Minister Van Gennip van Sociale Zaken en Werkgelegenheid gaat samen met DUO, Toeslagen, UWV en SVB werken aan het ontwerpen en bouwen van een nieuw stelsel voor de financiering van kinderopvang.
De herziening heeft een tweeledig doel. Aan de ene kant moet het stelsel voor ouders eenvoudiger en begrijpelijker worden door het realiseren van een eenvoudige financiering. Aan de andere kant moet de herziening het voor ouders makkelijker maken om arbeid en zorg te combineren door het realiseren van beter betaalbare en financieel meer toegankelijke kinderopvang. In algemene zin moet het kinderopvangstelstel de ontwikkeling van het jonge kind bevorderen.

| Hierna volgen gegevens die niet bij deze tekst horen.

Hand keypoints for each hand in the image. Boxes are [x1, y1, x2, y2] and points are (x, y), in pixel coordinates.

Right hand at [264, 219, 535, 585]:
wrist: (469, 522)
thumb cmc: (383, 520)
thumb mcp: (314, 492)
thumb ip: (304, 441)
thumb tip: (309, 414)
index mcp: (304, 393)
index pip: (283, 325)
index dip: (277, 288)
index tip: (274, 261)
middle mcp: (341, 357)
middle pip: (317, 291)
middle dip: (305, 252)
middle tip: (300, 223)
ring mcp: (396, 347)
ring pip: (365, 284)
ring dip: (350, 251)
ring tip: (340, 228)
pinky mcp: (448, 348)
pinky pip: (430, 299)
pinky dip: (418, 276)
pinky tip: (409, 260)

Het stelsel gaat uit van de volgende beleidskaders:
- Werkende ouders komen in aanmerking voor een vergoeding voor de kinderopvang;
- De overheidsvergoeding wordt rechtstreeks uitgekeerd aan kinderopvangorganisaties;
- De hoogte van deze vergoeding is inkomensonafhankelijk;
- De vergoeding is een percentage (96%) van de maximum uur prijs (MUP) per opvangsoort;
- Het aantal opvanguren dat in aanmerking komt voor een vergoeding is niet langer gekoppeld aan het aantal gewerkte uren.

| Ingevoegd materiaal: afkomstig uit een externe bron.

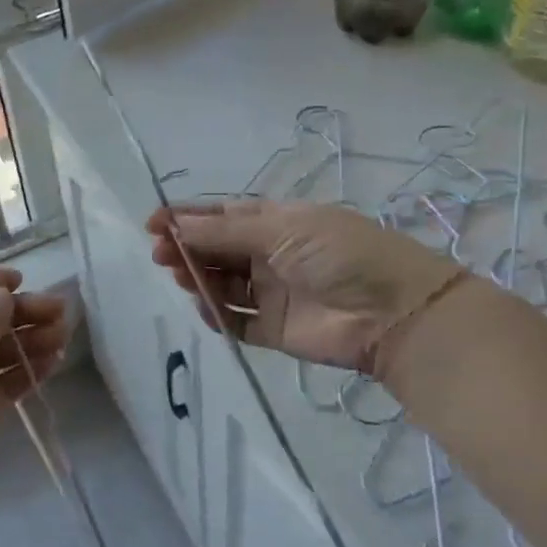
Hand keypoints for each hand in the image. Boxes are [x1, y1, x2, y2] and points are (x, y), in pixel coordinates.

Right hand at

De uitwerking vindt plaats in overleg met de sectorpartijen zoals brancheorganisaties, vakbonden, oudervertegenwoordiging en de VNG. Planning is invoering per 1 januari 2025, maar kwaliteit en zorgvuldigheid staan voorop (met de toeslagenaffaire in het achterhoofd).

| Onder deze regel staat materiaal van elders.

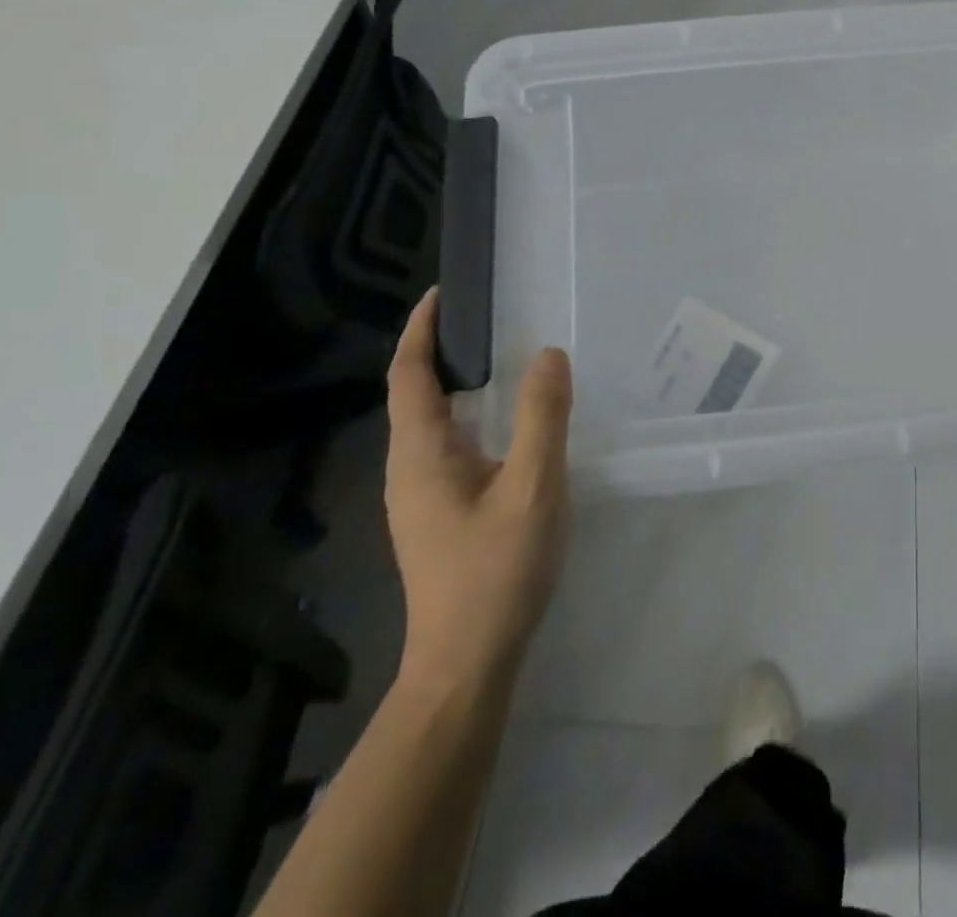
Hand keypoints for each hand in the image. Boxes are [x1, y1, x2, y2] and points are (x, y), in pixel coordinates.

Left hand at [384, 288, 573, 694]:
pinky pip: (449, 447)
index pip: (408, 375)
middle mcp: (409, 469)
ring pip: (432, 424)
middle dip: (440, 351)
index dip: (420, 330)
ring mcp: (420, 497)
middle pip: (415, 394)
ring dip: (457, 385)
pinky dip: (471, 417)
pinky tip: (508, 426)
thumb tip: (547, 355)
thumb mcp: (532, 487)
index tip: (442, 293)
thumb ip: (542, 417)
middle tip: (487, 318)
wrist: (467, 663)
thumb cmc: (496, 571)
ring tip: (501, 359)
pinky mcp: (438, 516)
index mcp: (421, 454)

Bij partijen bestaat zorgen over de beoogde uitwerking. Zo lijkt de herziening met name gericht te zijn op de arbeidsmarktproblematiek en minder op de ontwikkeling van het jonge kind of op bevordering van kansengelijkheid. De brancheorganisatie voor kinderopvang (BK) constateert dat het kabinet primair inzet op kwantiteit (meer gebruik van kinderopvang), terwijl ervaringen in het buitenland en uit het verleden uitwijzen dat snelle groei ten koste van de kwaliteit gaat.
Op 16 november spreekt de Tweede Kamer over de kinderopvang.